Re: Decision theory

From: Wei Dai <weidai.domain.name.hidden>
Date: Fri, 1 Jan 1999 19:17:59 -0800

On Fri, Jan 01, 1999 at 09:41:38PM -0500, Jacques M Mallah wrote:
> I think you're getting too abstract. How would the problem arise
> in a practical situation? I have a decision to make, and I can calculate
> the consequences of each possibility. It is true that I know that
> overall, me-like beings choose option A 99% of the time, and option B 1%
> of the time. But suppose my utility function is proportional to the
> fraction of times A is chosen.

The reason I'm being abstract is that this is an abstract issue. I mean on
a really practical level I have no trouble deciding to eat dinner now or
whatever. I agree with many of the points you made, but the fact remains
that we still have no formal decision theory that is compatible with a
physical theory with no free parameters. There are many possible
approaches to try to solve this problem, and I hope you agree now that
there is really a problem to be solved.
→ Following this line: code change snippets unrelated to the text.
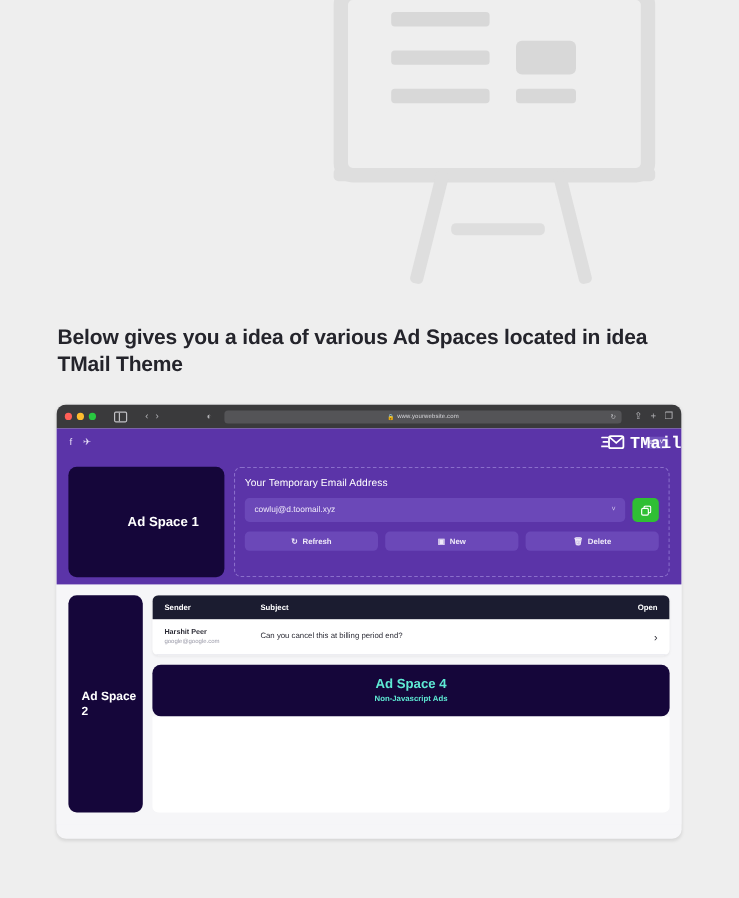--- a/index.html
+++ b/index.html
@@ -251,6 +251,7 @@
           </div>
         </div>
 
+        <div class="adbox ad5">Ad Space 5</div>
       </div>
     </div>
The impossibility of self-modeling
is one possible approach, but I'm not sure how to formalize it in
the context of a decision theory either.

Why do you not believe in a theory with no free parameters?
(And what do you mean by "not believe in"? You don't think such a
theory can be self-consistent, or you don't believe such a theory can
be true?) What about the theory I proposed?